Sam arches back and Gene looks up to see moonlight reflecting off his teeth as he grins at the sky. He hastily adjusts himself and delves into his pocket, searching for something with which to clean himself off. He finds a used bookies’ slip and it will have to do, so he wipes his hand and fastens his trousers and watches as Sam does the same. The only sound to be heard is the distant hum of car engines and a low thumping of bass from the strip club nearby.

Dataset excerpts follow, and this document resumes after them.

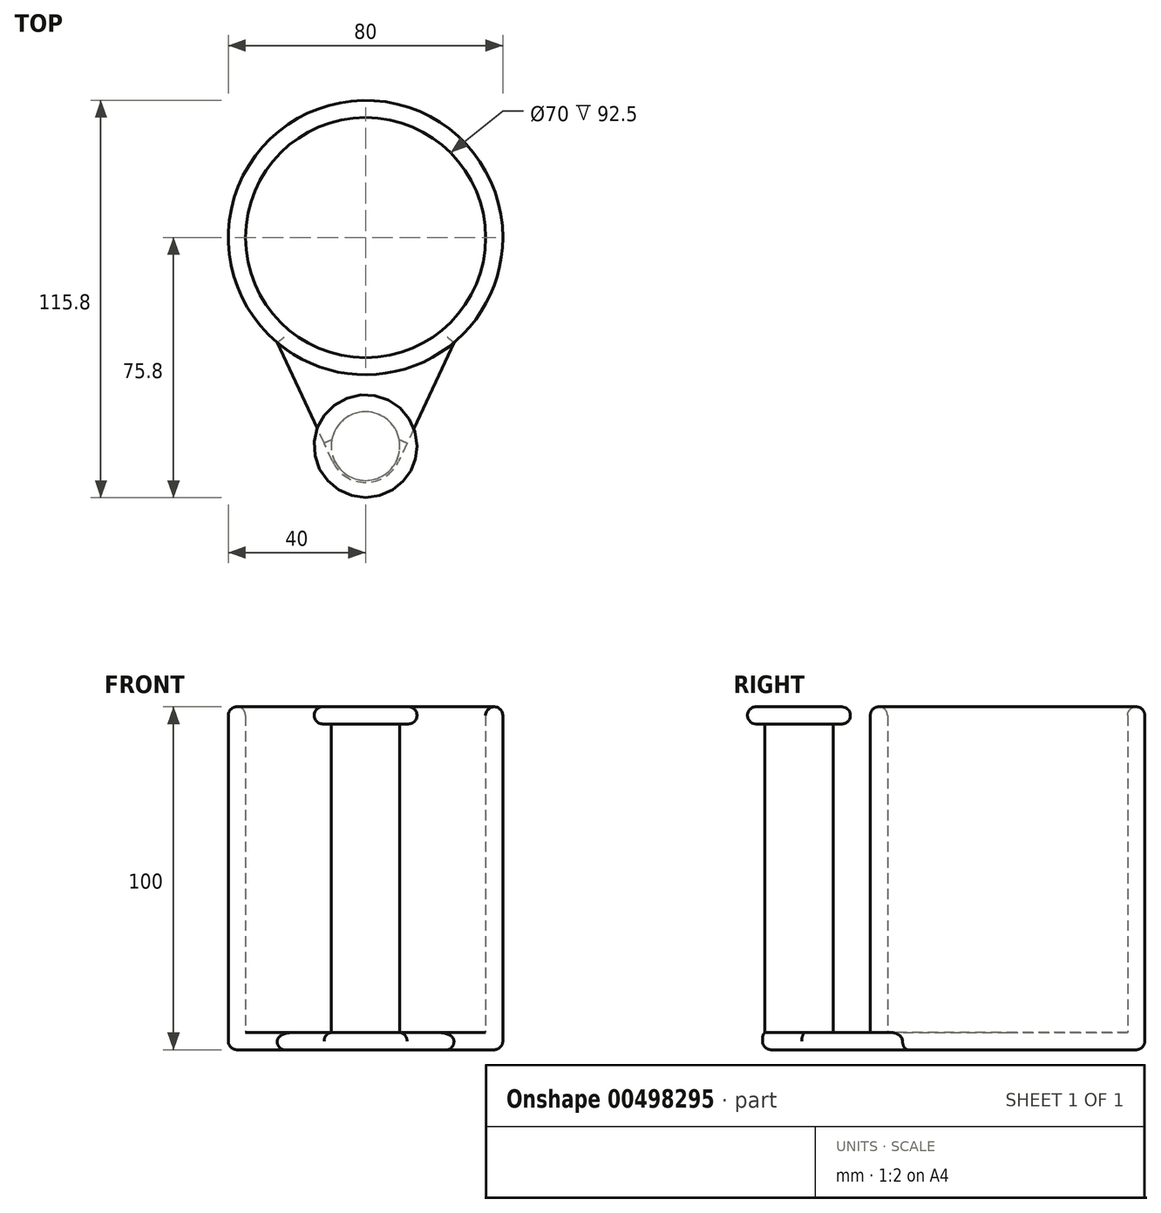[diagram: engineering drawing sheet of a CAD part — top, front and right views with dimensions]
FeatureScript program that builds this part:
annotation { "Feature Type Name" : "Feature", "Feature Type Description" : "" }
export const myFeature = defineFeature(function(context is Context, id is Id, definition is map)
    precondition{}
    {
        {
            var Q0;
            Q0=qCreatedBy(makeId("Top.planeOp"),FACE);
            var sketch = newSketch(context, id + "F0", { "sketchPlane" : qUnion([Q0])});
            skCircle(sketch, "E0", {"center": v(0, 0) * mm, "radius": 40 * mm});
            skSolve(sketch);
        }
        {
            var Q0;
            Q0 = qSketchRegion(id + "F0", true);
            extrude(context, id + "F1", {"entities" : qUnion([Q0]), "depth" : 100 * mm});
        }
        {
            var Q0;
            Q0=makeQuery(id+"F1.opExtrude","CAP_FACE",FACE,{"disambiguationData":[OSD([sQuery(id+"F0.wireOp",EDGE,"E0")])],"isStart":false});
            var Q1;
            Q1=makeQuery(id+"F1.opExtrude","SWEPT_BODY",BODY,{"disambiguationData":[OSD([sQuery(id+"F0.wireOp",EDGE,"E0")])]});
            shell(context, id + "F2", {"entities" : qUnion([Q0]), "parts" : qUnion([Q1]), "thickness" : 5 * mm});
        }
        {
            var Q0;
            Q0=qCreatedBy(makeId("Top.planeOp"),FACE);
            var sketch = newSketch(context, id + "F3", { "sketchPlane" : qUnion([Q0])});
            skLineSegment(sketch, "E1", {"start": v(40, 0) * mm, "end": v(0, 0) * mm});
            skLineSegment(sketch, "E2", {"start": v(0, 0) * mm, "end": v(-40, 0) * mm});
            skLineSegment(sketch, "E3", {"start": v(40, 0) * mm, "end": v(9.63, -65.28) * mm});
            skLineSegment(sketch, "E4", {"start": v(-9.62, -65.28) * mm, "end": v(-40, 0) * mm});
            skArc(sketch, "E5", {"start": v(-9.62, -65.28) * mm, "mid": v(0, -71.42) * mm, "end": v(9.63, -65.28) * mm});
            skSolve(sketch);
        }
        {
            var Q0;
            Q0 = qSketchRegion(id + "F3", true);
            extrude(context, id + "F4", {"entities" : qUnion([Q0]), "operationType" : NewBodyOperationType.ADD, "depth" : 5 * mm});
        }
        {
            var Q0;
            Q0=makeQuery(id+"F4.opExtrude","CAP_FACE",FACE,{"disambiguationData":[OSD([sQuery(id+"F3.wireOp",EDGE,"E1"),sQuery(id+"F3.wireOp",EDGE,"E2"),sQuery(id+"F3.wireOp",EDGE,"E3"),sQuery(id+"F3.wireOp",EDGE,"E4"),sQuery(id+"F3.wireOp",EDGE,"E5")])],"isStart":false});
            var sketch = newSketch(context, id + "F5", { "sketchPlane" : qUnion([Q0])});
            skCircle(sketch, "E6", {"center": v(0, -60.8) * mm, "radius": 10 * mm});
            skSolve(sketch);
        }
        {
            var Q0;
            Q0 = qSketchRegion(id + "F5", true);
            extrude(context, id + "F6", {"entities" : qUnion([Q0]), "operationType" : NewBodyOperationType.ADD, "depth" : 90 * mm});
        }
        {
            var Q0;
            Q0=makeQuery(id+"F6.opExtrude","CAP_FACE",FACE,{"disambiguationData":[OSD([sQuery(id+"F5.wireOp",EDGE,"E6")])],"isStart":false});
            var sketch = newSketch(context, id + "F7", { "sketchPlane" : qUnion([Q0])});
            skCircle(sketch, "E7", {"center": v(0, -60.8) * mm, "radius": 15 * mm});
            skSolve(sketch);
        }
        {
            var Q0;
            Q0 = qSketchRegion(id + "F7", true);
            extrude(context, id + "F8", {"entities" : qUnion([Q0]), "operationType" : NewBodyOperationType.ADD, "depth" : 5 * mm});
        }
        {
            var Q0;
            Q0=makeQuery(id+"F1.opExtrude","CAP_EDGE",EDGE,{"disambiguationData":[OSD([sQuery(id+"F0.wireOp",EDGE,"E0")])],"isStart":false});
            var Q1;
            {var subQ0=sQuery(id+"F0.wireOp",EDGE,"E0");Q1=makeQuery(id+"F2.opShell","OFFSET_EDGE",EDGE,{"disambiguationData":[OSD([subQ0]),TDD([makeQuery(id+"F1.opExtrude","CAP_EDGE",EDGE,{"disambiguationData":[OSD([subQ0])],"isStart":false})])]});}
            var Q2;
            Q2=makeQuery(id+"F1.opExtrude","CAP_EDGE",EDGE,{"disambiguationData":[OSD([sQuery(id+"F0.wireOp",EDGE,"E0")])],"isStart":true});
            var Q3;
            Q3=makeQuery(id+"F8.opExtrude","CAP_EDGE",EDGE,{"disambiguationData":[OSD([sQuery(id+"F7.wireOp",EDGE,"E7")])],"isStart":false});
            var Q4;
            Q4=makeQuery(id+"F8.opExtrude","CAP_EDGE",EDGE,{"disambiguationData":[OSD([sQuery(id+"F7.wireOp",EDGE,"E7")])],"isStart":true});
            var Q5;
            Q5=makeQuery(id+"F4.opExtrude","CAP_EDGE",EDGE,{"disambiguationData":[OSD([sQuery(id+"F3.wireOp",EDGE,"E4")])],"isStart":false});
            var Q6;
            Q6=makeQuery(id+"F4.opExtrude","CAP_EDGE",EDGE,{"disambiguationData":[OSD([sQuery(id+"F3.wireOp",EDGE,"E4")])],"isStart":true});
            var Q7;
            Q7=makeQuery(id+"F4.opExtrude","CAP_EDGE",EDGE,{"disambiguationData":[OSD([sQuery(id+"F3.wireOp",EDGE,"E5")])],"isStart":true});
            var Q8;
            Q8=makeQuery(id+"F4.opExtrude","CAP_EDGE",EDGE,{"disambiguationData":[OSD([sQuery(id+"F3.wireOp",EDGE,"E3")])],"isStart":false});
            var Q9;
            Q9=makeQuery(id+"F4.opExtrude","CAP_EDGE",EDGE,{"disambiguationData":[OSD([sQuery(id+"F3.wireOp",EDGE,"E3")])],"isStart":true});
            fillet(context, id + "F9", {"entities" : qUnion([Q0, Q1, Q2, Q3, Q4, Q5, Q6, Q7, Q8, Q9]), "radius" : 2.5 * mm, "tangentPropagation" : true, "allowEdgeOverflow" : false});
        }
    });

Gene stares at Sam and is surprised he doesn’t want to leg it over a fence and run screaming into the night. What he wants to do is share a bottle of scotch and talk about potential evidence for their latest case. He rolls his shoulders back and tries not to smile, but fails. Sam pats his arm and Gene lets Sam’s hand rest there, enjoying the weight against cotton and camelhair. It’s strange how the realisation comes to him, hitting him in his solar plexus. They can do this. They can have this.

“Would it be fair to say that the whole loneliness thing wasn’t just directed at me?” Sam motions at the Cortina, falling into step beside Gene.

Gene snorts. “Look, just because we swapped bodily fluids, doesn’t mean we suddenly have to share our deepest, darkest desires.”

“I’m not the one always talking about my feelings,” Sam says with a gentle prod.

“That’s because you haven’t got any. You’re all about physicality, you.”

“Very rich, coming from the guy who’s named his hands punchy and smacky.”

“How’d you know about that?”

“I know lots of things.”

“Obviously.”

“I know you,” Sam says, and Gene expels a breath he didn’t even know he was holding, because he thinks Sam’s probably right.